Taken together, the results of previous studies and of post-hoc analyses of the current trial show that, among patients with MVA, those with reduced CFR and evidence of exercise-induced myocardial ischemia may have appreciable benefits from ranolazine administration. In contrast, ranolazine is unlikely to be beneficial in patients with MVA caused by increased susceptibility to constrictor stimuli, who represent a sizeable proportion, or in those whose chest pain is predominantly caused by a hypersensitive heart syndrome. The prevalence of the latter is still uncertain, but it might contribute to modulate the severity of symptoms in several patients with MVA.
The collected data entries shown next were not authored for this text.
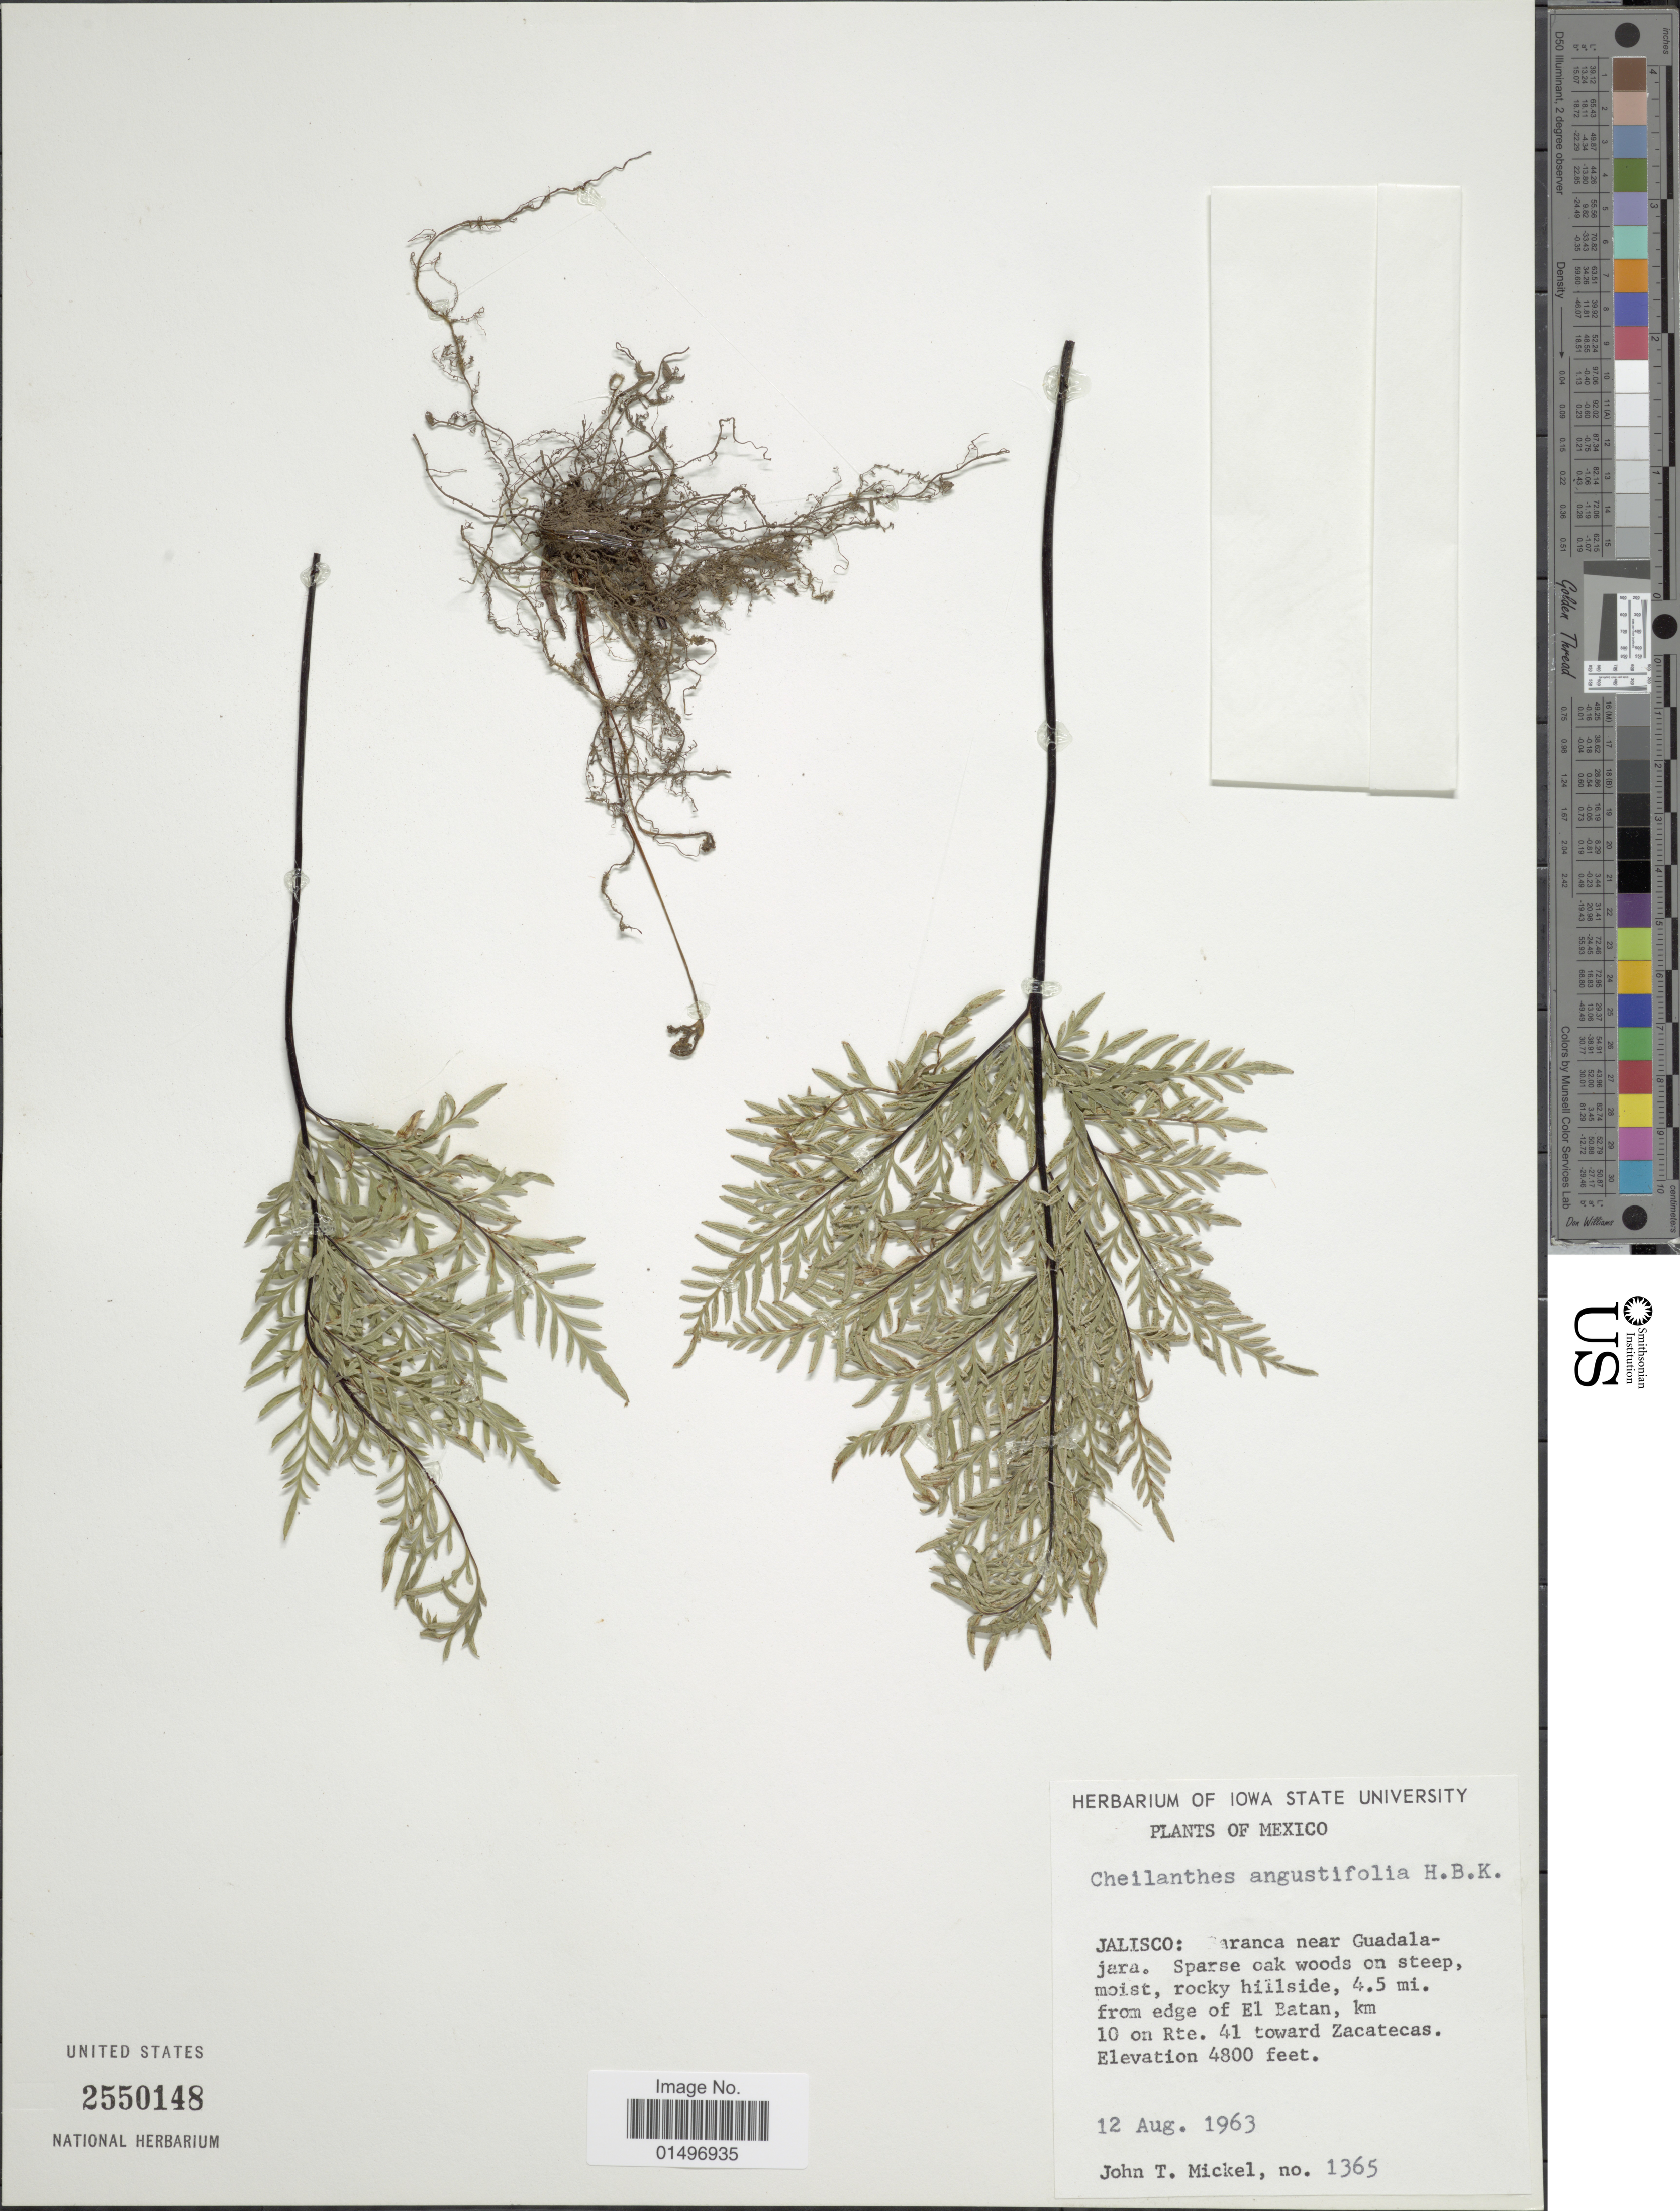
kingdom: Plantae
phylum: Tracheophyta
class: Polypodiopsida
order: Polypodiales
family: Pteridaceae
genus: Gaga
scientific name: Gaga chaerophylla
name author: (Mart. & Ikonn.-Gal.) Fay W. Li & Windham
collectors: J. T. Mickel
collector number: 1365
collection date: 1963-08-12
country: Mexico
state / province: Jalisco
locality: Mexico, Barnaca near Guadalajara, 4.5 mi. from edge of El Batan, km 10 on Rte. 41 toward Zacatecas.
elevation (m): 1463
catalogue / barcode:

Some small studies reported beneficial effects of ranolazine in patients with microvascular angina (MVA) (1). Bairey Merz et al. recently challenged these findings showing no effects of ranolazine on symptoms and myocardial perfusion abnormalities in such patients (2). Patients included in this study, however, were quite heterogeneous. Most had atypical chest pain (CP), and coronary microvascular dysfunction (CMD) was diagnosed using different methods and criteria. This probably led to inclusion of patients with different mechanisms of CMD (e.g., impaired vasodilation vs. increased vasoconstriction) and, possibly, also of some with no CMD-related CP (e.g., enhanced cardiac pain sensitivity), thus precluding the possibility to demonstrate significant effects of the drug. Ranolazine, indeed, can reasonably be expected to be effective in patients with typical stress-induced MVA, but not in other kinds of patients. Accordingly, in Bairey Merz study, the subgroup of patients with reduced coronary flow reserve showed some significant benefits from ranolazine administration (2), in agreement with data of the earlier studies (1).

Thus, waiting for larger trials, at present data suggest that ranolazine may be helpful in patients with primary exercise-induced MVA. In the future, homogeneous patients should be included in clinical trials of MVA to avoid inconclusive results; although this is a general rule in medicine, it particularly applies to the complex world of CMD and MVA.


  1. Treatment of microvascular angina: the need for precision medicine. Crea F, Lanza Eur Heart J. 2016;37:1514-6.
  2. A randomized, placebo-controlled trial of late Na current inhibition (ranolazine) in coronary microvascular dysfunction (CMD): impact on angina and myocardial perfusion reserve. Bairey Merz CN et al. Eur Heart J. 2016;37:1504-13.